Pictures paired with their source code
□ □ □ □

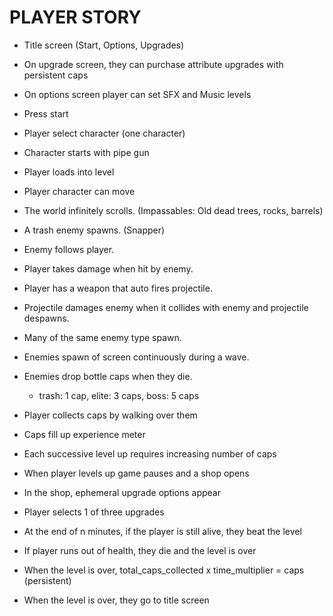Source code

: # PLAYER STORY

- Title screen (Start, Options, Upgrades)
- On upgrade screen, they can purchase attribute upgrades with persistent caps
- On options screen player can set SFX and Music levels
- Press start
- Player select character (one character)
- Character starts with pipe gun
- Player loads into level
- Player character can move
- The world infinitely scrolls. (Impassables: Old dead trees, rocks, barrels)
- A trash enemy spawns. (Snapper)
- Enemy follows player.
- Player takes damage when hit by enemy.
- Player has a weapon that auto fires projectile.
- Projectile damages enemy when it collides with enemy and projectile despawns.
- Many of the same enemy type spawn.
- Enemies spawn of screen continuously during a wave.
- Enemies drop bottle caps when they die.
  - trash: 1 cap, elite: 3 caps, boss: 5 caps
- Player collects caps by walking over them
- Caps fill up experience meter
- Each successive level up requires increasing number of caps
- When player levels up game pauses and a shop opens
- In the shop, ephemeral upgrade options appear
- Player selects 1 of three upgrades
- At the end of n minutes, if the player is still alive, they beat the level

- If player runs out of health, they die and the level is over

- When the level is over, total_caps_collected x time_multiplier = caps (persistent)
- When the level is over, they go to title screen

□ □ □ □

→ **EXERCISE**
Reproduce the source text of every item above verbatim, omitting the pictures.

→ **EXERCISE RESPONSE**
Source code

: # PLAYER STORY

- Title screen (Start, Options, Upgrades)
- On upgrade screen, they can purchase attribute upgrades with persistent caps
- On options screen player can set SFX and Music levels
- Press start
- Player select character (one character)
- Character starts with pipe gun
- Player loads into level
- Player character can move
- The world infinitely scrolls. (Impassables: Old dead trees, rocks, barrels)
- A trash enemy spawns. (Snapper)
- Enemy follows player.
- Player takes damage when hit by enemy.
- Player has a weapon that auto fires projectile.
- Projectile damages enemy when it collides with enemy and projectile despawns.
- Many of the same enemy type spawn.
- Enemies spawn of screen continuously during a wave.
- Enemies drop bottle caps when they die.
  - trash: 1 cap, elite: 3 caps, boss: 5 caps
- Player collects caps by walking over them
- Caps fill up experience meter
- Each successive level up requires increasing number of caps
- When player levels up game pauses and a shop opens
- In the shop, ephemeral upgrade options appear
- Player selects 1 of three upgrades
- At the end of n minutes, if the player is still alive, they beat the level

- If player runs out of health, they die and the level is over

- When the level is over, total_caps_collected x time_multiplier = caps (persistent)
- When the level is over, they go to title screen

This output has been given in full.